Laczkowski’s knack for being in the right place at the right time may put him in line for a bigger rotational role next season.
Gus Larson, F (Jr. in 2023-24)
Last year’s outlook: “With little to go off from this past season, it’s difficult to project a role for him next season with any certainty. Perhaps he’ll fill into his body in the offseason.”
How he fared: Larson certainly looked like he filled into his body during Penn’s exhibition games, and he played well enough to earn an opening night start in the frontcourt at Iona.

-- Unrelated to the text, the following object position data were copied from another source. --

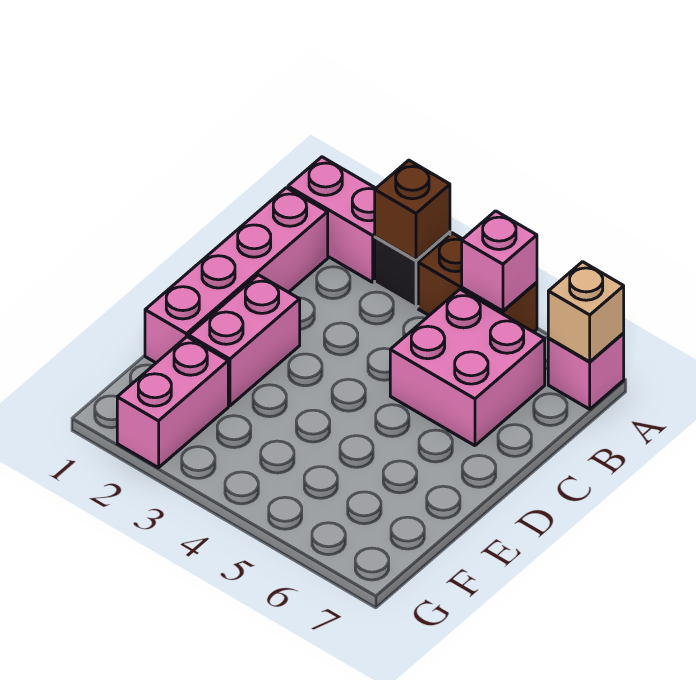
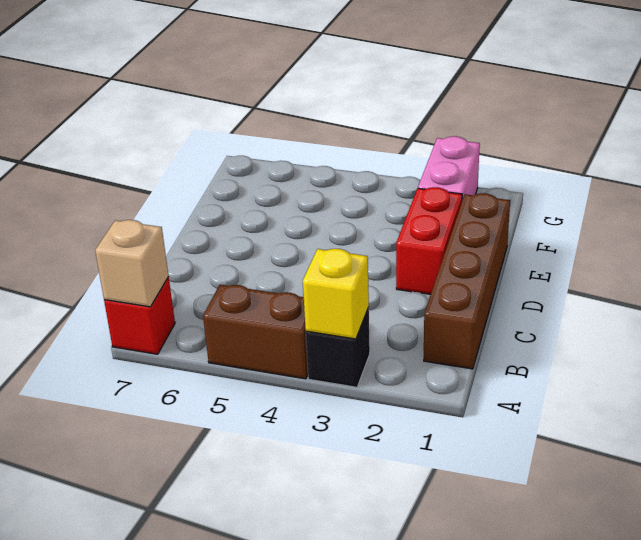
pink 1x2 brick [288,157,376,282] -> none
brown 1x1 brick [375,160,450,260] -> yellow 1x1 brick [303,249,369,339]
pink 1x1 brick [462,211,537,311] -> none
pink 1x1 brick [548,333,624,409] -> red 1x1 brick [104,277,175,354]
pink 1x4 brick [145,188,328,363] -> brown 1x4 brick [424,193,510,369]
pink 2x2 brick [390,289,545,446] -> none
pink 1x2 brick [189,275,300,406] -> red 1x2 brick [396,187,462,294]

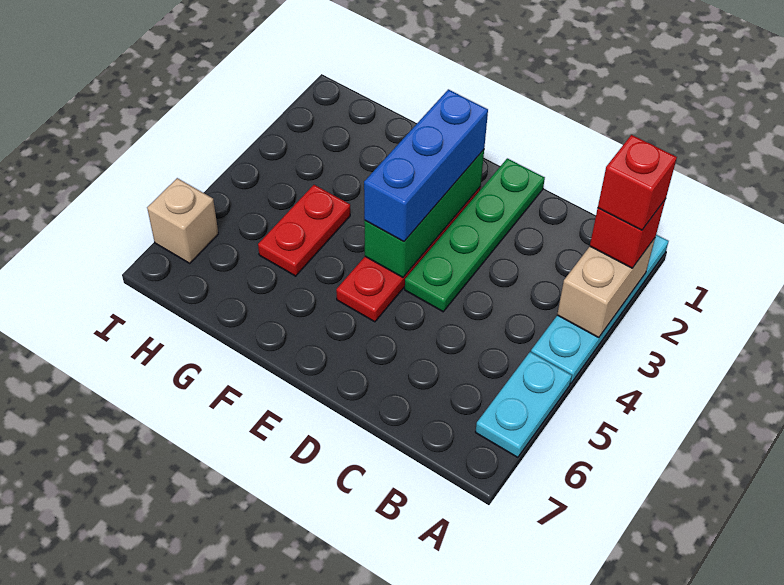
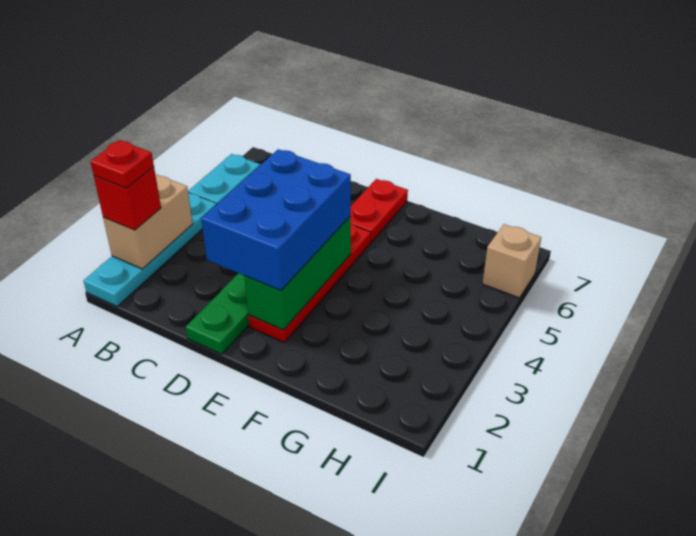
red 1x1 brick [598,135,677,230] -> red 1x1 plate [90,140,154,188]
blue 1x3 brick [364,89,488,241] -> blue 2x3 brick [201,149,351,291]
red 1x2 plate [258,185,350,276] -> red 1x2 plate moved to [351,179,408,242]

It was all downhill from there. Larson missed his only field goal attempt in 18 minutes in the game against the Gaels and did not play another high-leverage minute the rest of the season. He spent all of Ivy play in street clothes.

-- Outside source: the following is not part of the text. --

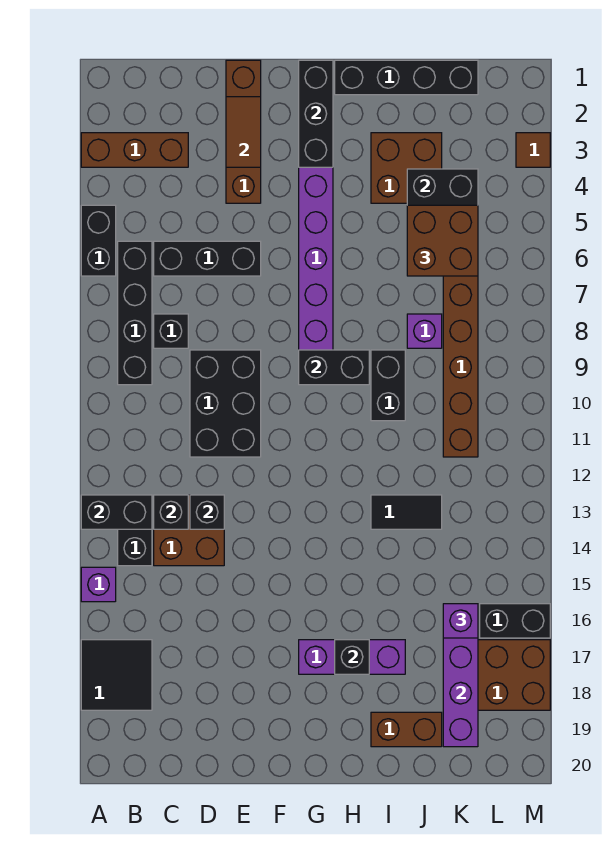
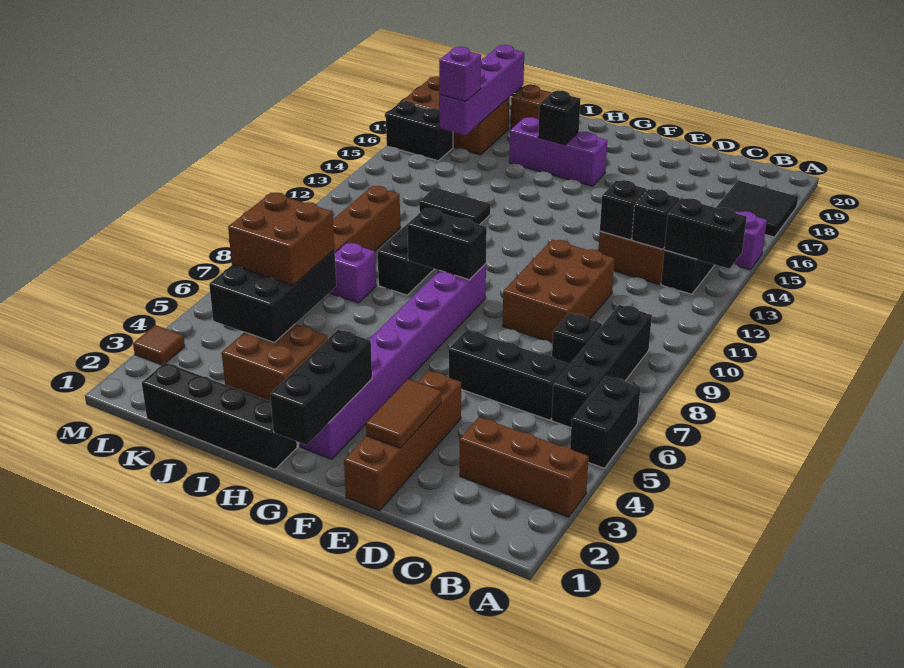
black 2x3 brick [190,350,261,457] -> brown 2x3 brick [503,240,615,343]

There’s nothing meaningful that can be said about Larson’s ceiling or skill level unless and until he receives rotational minutes.

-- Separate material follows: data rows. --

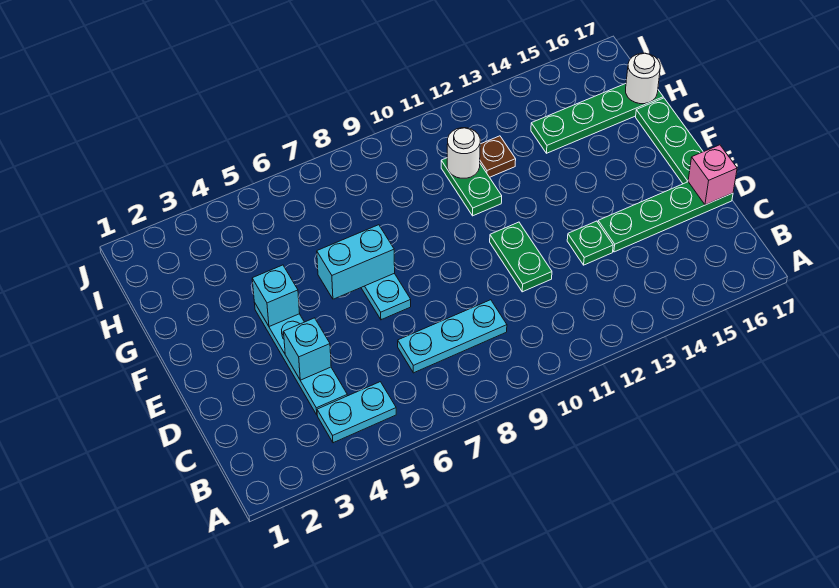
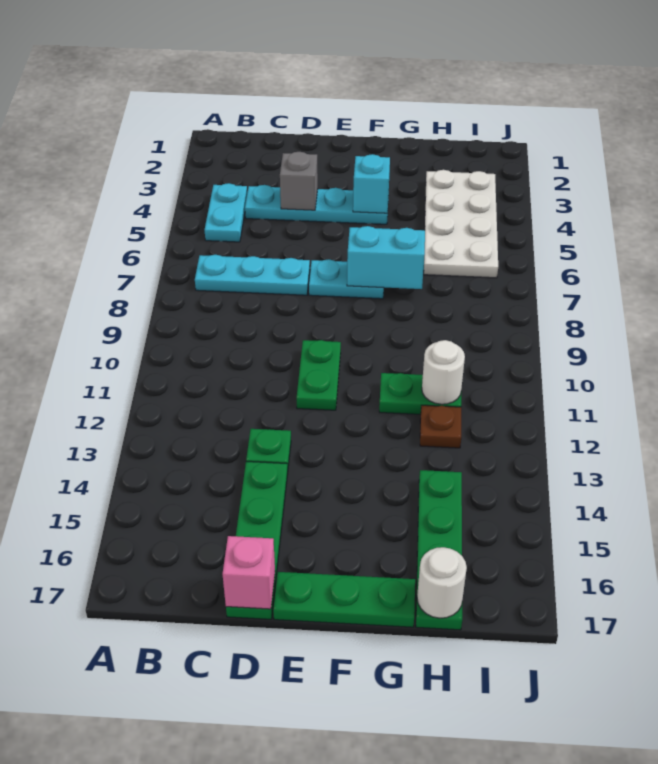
cyan 1x3 plate [398,300,507,373] -> cyan 1x3 plate turned to [195,255,310,295]
cyan 1x1 brick [284,318,331,380] -> grey 1x1 brick [280,152,318,210]
green 1x2 plate [490,222,552,292] -> green 1x2 plate turned to [296,340,341,410]
cyan 1x2 brick [317,225,395,299] -> cyan 1x2 brick turned to [347,226,425,289]
none -> white 2x4 plate [424,170,498,278]

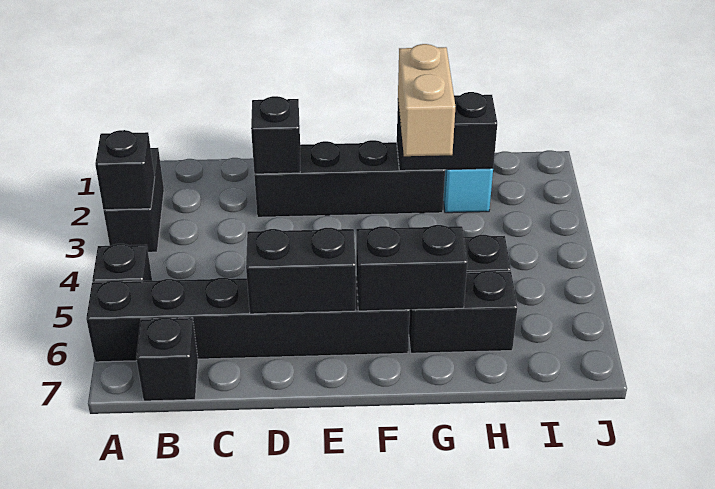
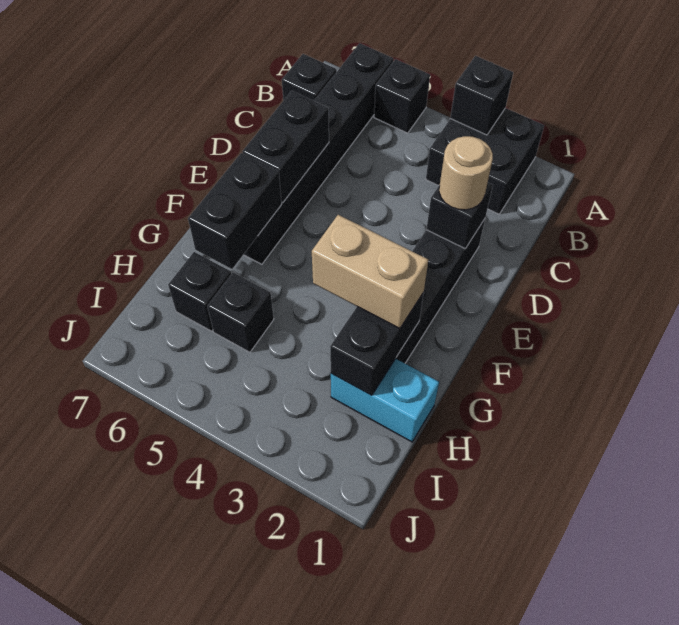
black 1x2 brick [104,148,164,252] -> black 2x2 brick [426,108,544,214]
none -> tan 1x1 round brick [439,136,493,210]
black 1x2 brick [409,271,517,353] -> black 1x1 brick [168,252,231,331]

Reese McMullen, G (Jr. in 2023-24)
Last year’s outlook: N/A
How he fared: McMullen received a handful of starts during nonconference play but only played four total minutes against Ivy opponents.
While on the floor, McMullen looked like a fairly capable perimeter defender and was able to get some shots up in the air. He’ll be an intriguing candidate for a reserve guard role next year, but there isn’t a whole lot of data available to evaluate.
Cam Thrower, G (So. in 2023-24)
Last year’s outlook: N/A
How he fared: Thrower had some flashes of skill during his limited action in his freshman campaign, but perhaps did not get as much playing time as some expected, given his strong recruiting pedigree.
Billed as a strong shooter, Thrower looked tentative at times when given opportunities to shoot from distance. However, he did move well defensively and has some solid length for a guard. He should have a larger role next season.
Chris Ubochi, F (So. in 2023-24)
Last year’s outlook: N/A
How he fared: Ubochi did not appear in uniform in the 2022-23 season. The Nigerian big man is a long-term project.
Was 2022-23 a success?
The most intellectually honest answer is “no.”
Penn gave away four games this season (vs. Saint Joseph’s, vs. La Salle, at Dartmouth, at Princeton) in which it had KenPom win probabilities of at least 89% in the second half. Hold onto those, and Penn would have had a share of the Big 5 title and an outright Ivy League title.
Instead, it finished third, suffered yet another excruciating loss to Princeton in the Ivy League Tournament semifinals, and then had to see their biggest rivals get showered with national praise and adulation as they reached the NCAA tournament’s second weekend.
That hurts. A lot.
The Quakers did improve significantly on an absolute basis. They finished 2022-23 126th in KenPom, 85 slots higher than last year. Penn also picked up three home wins against teams which entered their matchups against the Quakers ranked inside the KenPom top 100 (Colgate, Temple and Yale).
With virtually all of its scoring returning, Penn should start next season ranked either inside or just outside of the KenPom top 100 next season.
Florida Atlantic, which is now two wins away from a national championship, started 2022-23 ranked 89th in KenPom. It would not be a great shock if Penn started next season in that range once transfer portal machinations shake themselves out.
However, the Quakers likely won’t be Ivy League preseason favorites next year, even if they start next season in the top 100. That honor should belong to Yale, which finished this season ranked 65th in KenPom and stands to return its whole rotation save for forwards EJ Jarvis, Isaiah Kelly and Michael Feinberg.
Princeton will likely start next season ranked around the top 100 as well despite the departures of Tosan Evbuomwan and Ryan Langborg. Cornell, which finished 139th in KenPom, returns everyone save for Greg Dolan and Marcus Filien. It’s conceivable that the Ivy League will have five or six teams inside the KenPom top 150 next season.
For Penn, it’s NCAA Tournament or bust next season. But the competition has never been tougher.